O recurso terapêutico mais usado pelos estudos foi o laser. Em 5 estudos,13,15-17,20 esta modalidade foi usada. Talvez a escolha pelo laser se deu devido ao fato de ser este um recurso que pode exercer ação positiva sobre os fibroblastos, proliferação de osteoblastos, síntese de colágenos, regeneração óssea15 além do efeito analgésicos e revascularizador, ou seja, o laser pode causar efeitos biomodulador, bioquímicos, bioelétricos e bionergéticos21 e tem sido estudado em várias situações nas quais a reabilitação é necessária, como por exemplo, dor e tempo de fadiga em músculos espásticos em pacientes com AVC.22

Em um artigo17 analisado nesta revisão foi observado que o laser conseguiu melhorar a dor, medida pela algometria e pela termografia devido a diminuição da temperatura em pontos da coluna superior de indivíduos com dor miofascial. No entanto, em outro estudo20 mais antigo e datado de 1987, não foi observado por meio da termografia resultados diferentes entre o grupo submetido a laser versus placebo, o que pode ter ocorrido tanto pela técnica utilizada quanto pelo equipamento de termografia mais antigo.

Interessante notar que recursos físicos que são costumeiramente utilizados na medicina física e de reabilitação como eletroestimulação nervosa transcutânea (TENS), Ondas Curtas (OC), ultrassom, massagem terapêutica dentre outros não foram encontrados nos estudos analisados. Apenas a massagem associada a crioterapia. Recursos como exercício de alongamentos17 e massagem9 foram estudados, porém em conjunto com outros recursos.

Um ponto que chama atenção após a revisão é o fato de que embora os achados evidenciem que a termografia é bastante utilizada em estudos que verificam sua viabilidade e acurácia (apresentado em 21,4% dos estudos), de certa forma há um contraponto, pois, apesar de sua acurácia ser estudada por diversos autores, há poucos estudos que a usam como instrumento de avaliação em estudos clínicos e ainda dentre estes, poucos possuem uma boa qualidade metodológica. Em relação à qualidade dos estudos, dois estudos10,15 conseguiram pontuação 4 na escala JADAD e um estudo,20 pontuação 3.

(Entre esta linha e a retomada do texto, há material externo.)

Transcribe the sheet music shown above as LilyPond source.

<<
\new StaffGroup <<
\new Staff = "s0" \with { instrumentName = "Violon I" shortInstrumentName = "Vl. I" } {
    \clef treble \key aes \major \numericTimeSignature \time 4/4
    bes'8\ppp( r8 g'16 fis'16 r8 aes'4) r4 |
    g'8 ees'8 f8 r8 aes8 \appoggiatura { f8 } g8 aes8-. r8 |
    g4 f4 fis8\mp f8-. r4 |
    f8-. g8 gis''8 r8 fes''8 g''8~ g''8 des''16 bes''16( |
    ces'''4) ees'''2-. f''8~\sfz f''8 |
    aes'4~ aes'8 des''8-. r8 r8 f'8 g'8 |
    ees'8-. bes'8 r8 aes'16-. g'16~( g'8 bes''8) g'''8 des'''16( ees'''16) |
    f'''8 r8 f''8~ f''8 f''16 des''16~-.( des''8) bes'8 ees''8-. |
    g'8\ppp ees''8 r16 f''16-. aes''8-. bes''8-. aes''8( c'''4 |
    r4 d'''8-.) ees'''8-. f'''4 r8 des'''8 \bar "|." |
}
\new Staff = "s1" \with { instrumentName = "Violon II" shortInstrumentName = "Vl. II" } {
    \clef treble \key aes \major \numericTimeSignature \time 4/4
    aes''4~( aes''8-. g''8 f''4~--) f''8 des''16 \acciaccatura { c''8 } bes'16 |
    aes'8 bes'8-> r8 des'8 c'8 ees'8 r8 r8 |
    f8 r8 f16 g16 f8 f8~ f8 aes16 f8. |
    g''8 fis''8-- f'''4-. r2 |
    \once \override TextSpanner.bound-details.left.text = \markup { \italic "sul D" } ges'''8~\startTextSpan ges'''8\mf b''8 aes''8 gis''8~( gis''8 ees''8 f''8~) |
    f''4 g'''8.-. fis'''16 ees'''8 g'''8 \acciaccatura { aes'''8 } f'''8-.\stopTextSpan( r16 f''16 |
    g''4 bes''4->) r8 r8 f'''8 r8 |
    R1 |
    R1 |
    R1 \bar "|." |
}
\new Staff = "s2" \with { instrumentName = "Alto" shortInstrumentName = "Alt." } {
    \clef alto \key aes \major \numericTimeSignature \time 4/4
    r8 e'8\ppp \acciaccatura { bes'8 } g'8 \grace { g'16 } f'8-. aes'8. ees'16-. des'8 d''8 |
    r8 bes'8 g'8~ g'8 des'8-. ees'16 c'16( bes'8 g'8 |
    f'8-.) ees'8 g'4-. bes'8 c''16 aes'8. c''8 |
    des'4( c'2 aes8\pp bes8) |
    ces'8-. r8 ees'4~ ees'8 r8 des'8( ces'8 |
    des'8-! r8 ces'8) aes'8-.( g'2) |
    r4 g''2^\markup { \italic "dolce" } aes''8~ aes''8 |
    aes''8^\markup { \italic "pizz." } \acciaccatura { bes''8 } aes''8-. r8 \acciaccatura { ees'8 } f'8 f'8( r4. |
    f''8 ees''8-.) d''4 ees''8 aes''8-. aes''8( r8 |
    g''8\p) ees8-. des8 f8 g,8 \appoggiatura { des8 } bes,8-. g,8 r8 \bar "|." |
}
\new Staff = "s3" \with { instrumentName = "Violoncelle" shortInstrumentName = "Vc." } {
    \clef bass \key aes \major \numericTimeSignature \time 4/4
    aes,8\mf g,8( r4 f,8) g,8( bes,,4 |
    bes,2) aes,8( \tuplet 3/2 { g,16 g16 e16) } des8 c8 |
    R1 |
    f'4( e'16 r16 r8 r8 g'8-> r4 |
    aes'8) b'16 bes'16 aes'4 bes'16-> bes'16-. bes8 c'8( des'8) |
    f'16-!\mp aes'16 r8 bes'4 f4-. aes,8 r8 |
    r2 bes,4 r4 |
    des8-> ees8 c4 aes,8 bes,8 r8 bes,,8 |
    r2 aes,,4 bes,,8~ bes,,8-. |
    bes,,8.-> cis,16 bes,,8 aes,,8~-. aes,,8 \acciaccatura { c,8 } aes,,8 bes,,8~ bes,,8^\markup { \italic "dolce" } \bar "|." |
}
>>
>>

Ou seja, dos 9 artigos avaliados pela escala, somente cerca de um terço foi classificado como um bom estudos clínicos. Os demais, ao menos por esta classificação, não são considerados estudos com boa qualidade metodológica. Esse contraste sugere possíveis vieses que adicionam confundidores à interpretação dos dados termográficos, e destacam a necessidade de estudos bem desenhados que utilizem a termografia como medida de desfecho de estudo clínico em reabilitação.

Por isto, acredita-se que estudos clínicos com boa qualidade metodológica devam introduzir este instrumento a fim de servir como método de avaliação desde que respeitem a utilização adequada da técnica.7 Isto deve acontecer o mais rápido possível, pois a afirmação de Jiang et al.2 de que a utilidade da termografia ainda não tinha sido totalmente demostrada devido a vários fatores, dentre eles a falta de investigação, infelizmente ainda é observada atualmente.


CONCLUSÃO

Por fim, acredita-se que por mais promissor que seja o uso da termografia em situações clínicas nas quais a dor e as alterações térmicas cutâneas se fazem presente, esta revisão mostrou que poucos estudos e com baixa qualidade metodológica usaram a termografia como instrumento de avaliação em estudos de medicina física e reabilitação.